[start Recorded data]

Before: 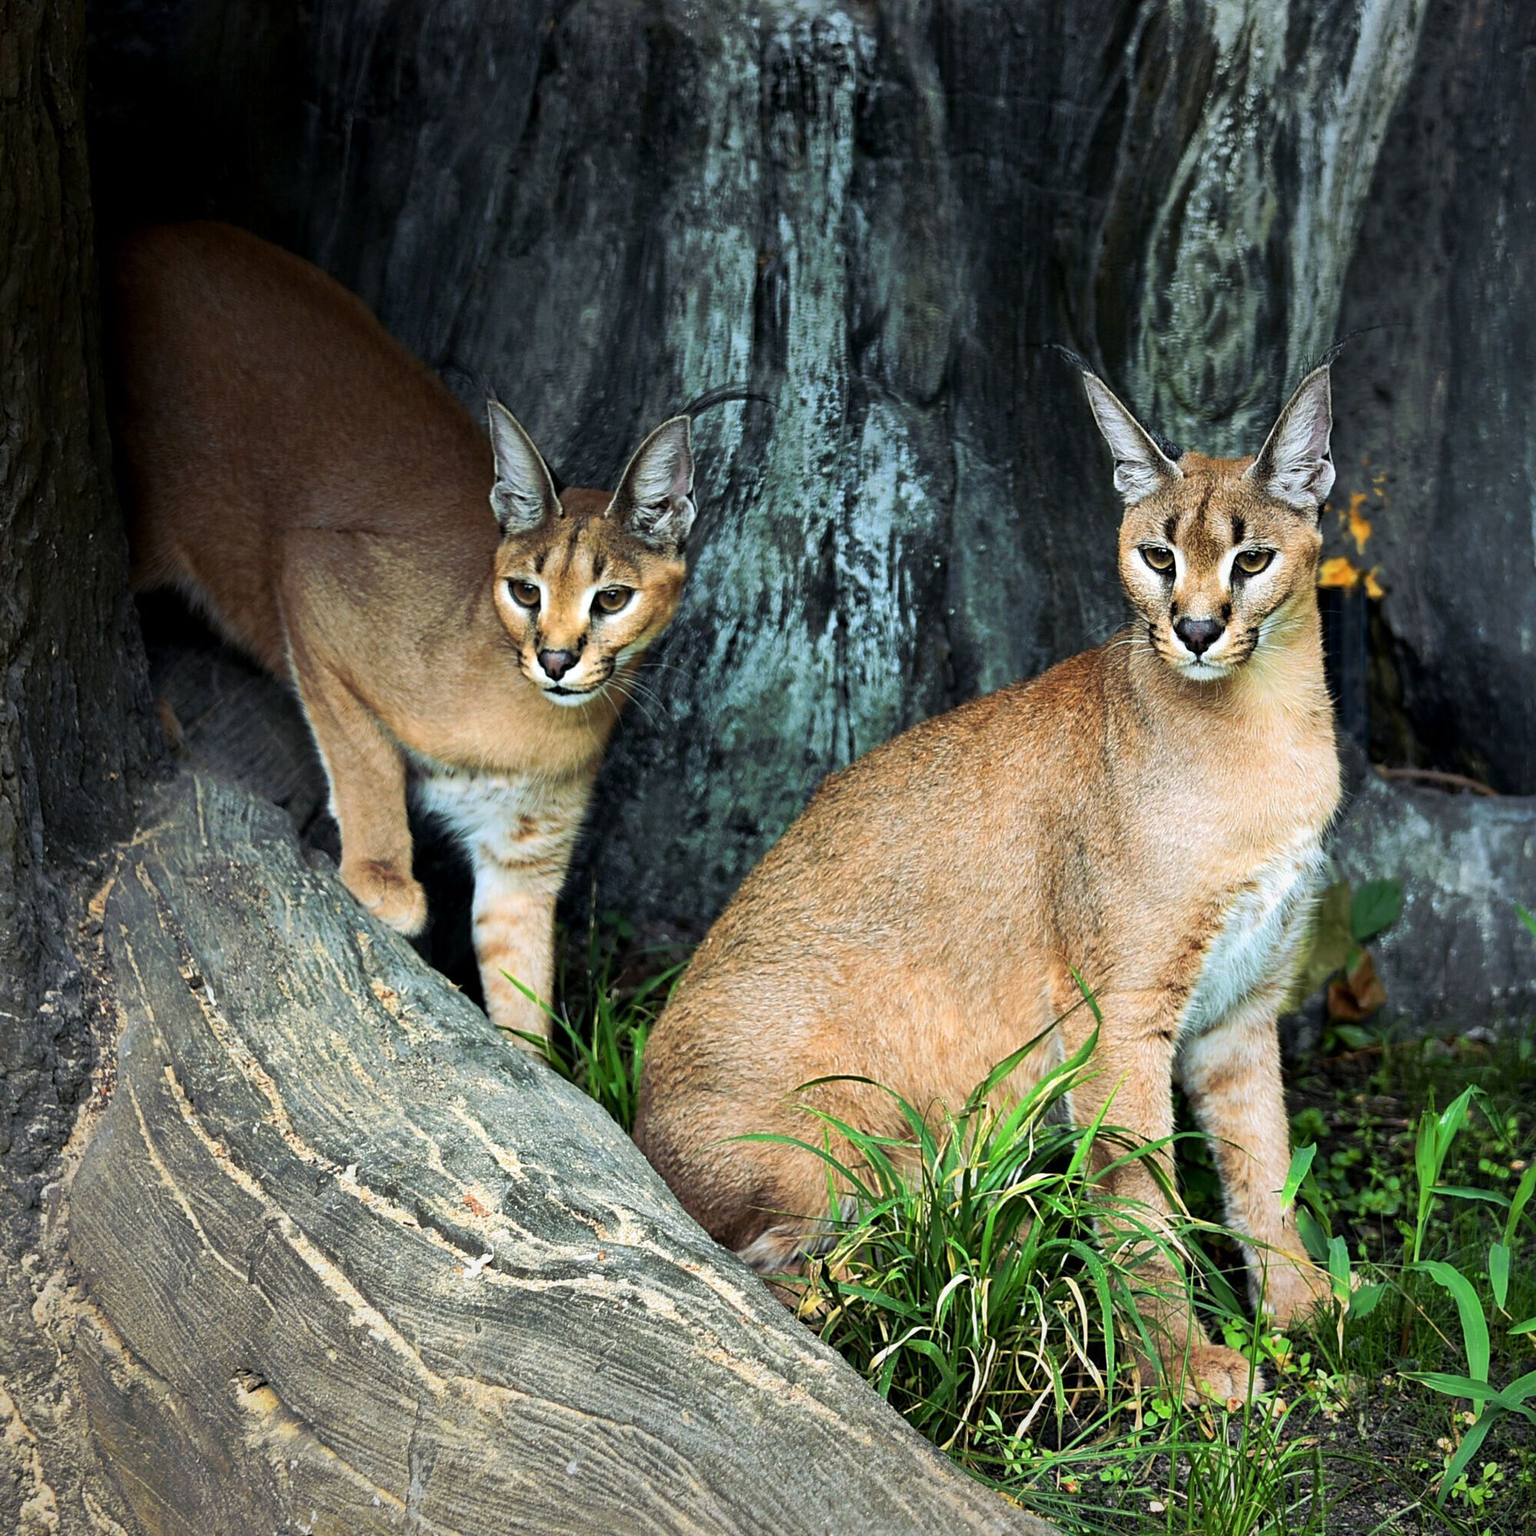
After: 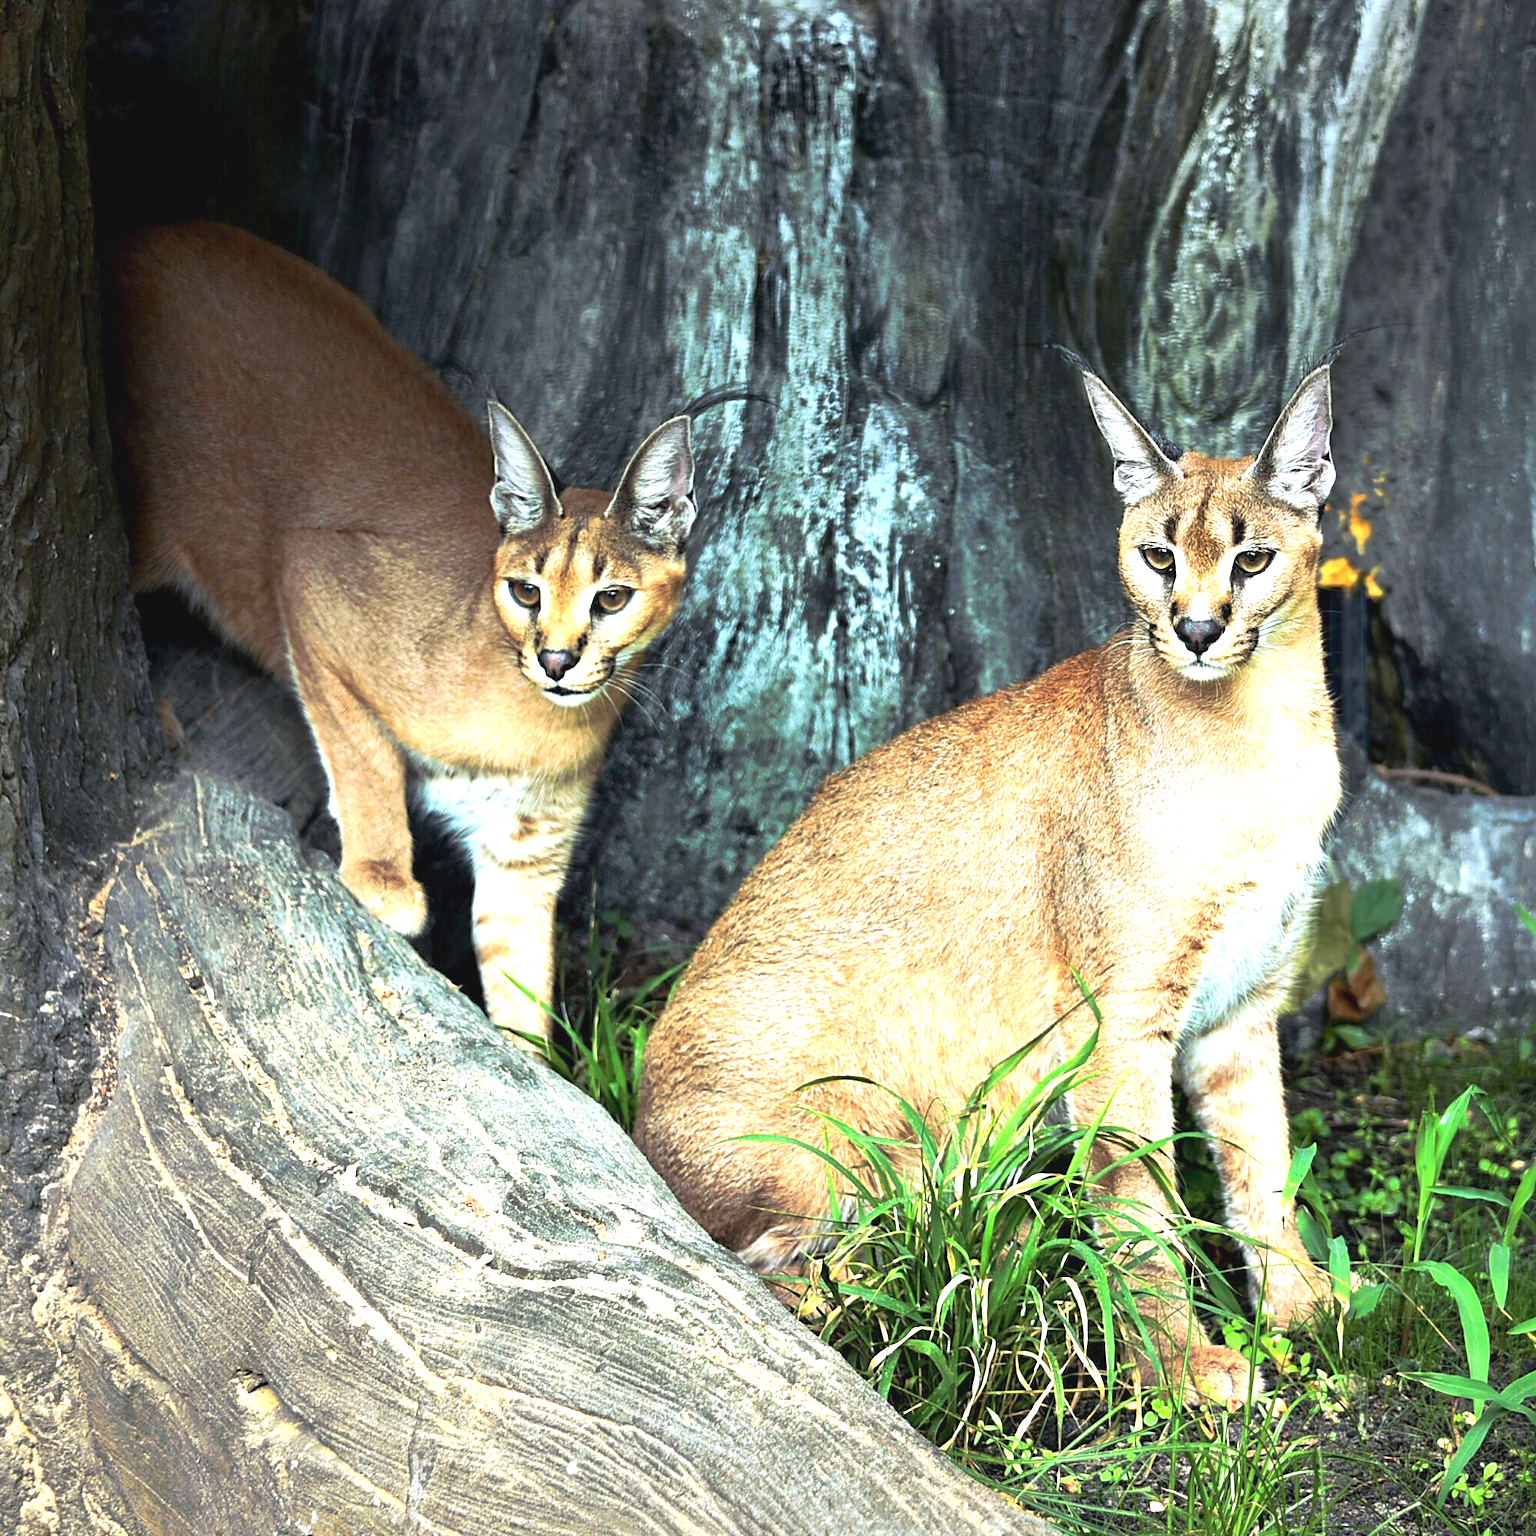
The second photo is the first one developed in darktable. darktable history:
exposure: black level correction 0, exposure 1.099 EV, compensate highlight preservation false
tone curve: curves: ch0 [(0, 0.042) (0.129, 0.18) (0.501, 0.497) (1, 1)], preserve colors none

[end Recorded data]

Rewrite all the items above, changing each "photo" to "image" and keeping everything else the same. Do not include the pictures.

Before: 
After: 
The second image is the first one developed in darktable. darktable history:
exposure: black level correction 0, exposure 1.099 EV, compensate highlight preservation false
tone curve: curves: ch0 [(0, 0.042) (0.129, 0.18) (0.501, 0.497) (1, 1)], preserve colors none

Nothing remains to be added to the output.